I suffered badly with postnatal depression. I’ve always struggled with my mental health, but up until then had scraped by with heavy self-medicating and denial. It wasn’t exactly the best solution, but I did gain a pretty strong tolerance for tequila, so, silver linings.

I didn’t admit to myself I had PND for a long time. I knew about it, it was just starting to be spoken about regularly in the media so it seemed like everywhere I looked people were talking about their experiences. But this didn’t mean I was able to recognise it in myself.
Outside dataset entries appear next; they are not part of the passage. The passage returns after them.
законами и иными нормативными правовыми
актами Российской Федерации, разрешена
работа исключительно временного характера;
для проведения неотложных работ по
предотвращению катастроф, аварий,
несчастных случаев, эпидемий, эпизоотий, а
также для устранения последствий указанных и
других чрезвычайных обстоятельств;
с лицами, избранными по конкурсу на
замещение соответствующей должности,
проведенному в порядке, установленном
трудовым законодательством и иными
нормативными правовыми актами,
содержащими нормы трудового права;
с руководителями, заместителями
I thought the way I felt was just me being a bit dramatic, I was just rubbish at being a mum, this is what happens when you get pregnant as a teenager, get on with it and stop fussing for god sake Mia… Any time I felt for a second that maybe it was something more serious I would shut that voice up. Nobody else has noticed anything, therefore it can’t be real.

From speaking to other women who have struggled with mental health, particularly during and post pregnancy, this is common. You want somebody else to notice. Need somebody else to notice. How can it be real if nobody else can see it? Because we’re bloody good at hiding it, that’s how. It’s amazing what a fresh face of make-up and a quick hoover around just before your partner gets home can do.

I wasn’t diagnosed until my daughter was nearly one. Because I didn’t want to be a failure. Because I was too scared that showing any form of weakness would mean every person who doubted my ability to parent so young would be right. Because denial feels so much easier.

But I reached new lows and I knew I had to do something. One day I debated sending my daughter to my mum’s and ending it. Because she would be better there, without me. These thoughts were extreme and too much and they scared me into realising this wasn’t just a part of being a mum and finding it hard. I was ill.

I had to get help, for me and for my daughter. So I spoke up, and since I started speaking up I haven’t been able to stop. My mental health is still something that I battle with on a daily basis, and for the most part I am at peace with the idea that I will continue to do so for the rest of my life.

Motherhood allowed me to keep fighting.

Motherhood forced me to keep fighting.

When I became a mother my life fell apart, in a way I could never have anticipated. But if it wasn’t for being a mother I wouldn’t have pulled through it like I did. When I became a mother I broke, but when I became a mother I was fixed.

Just another beautiful contradiction.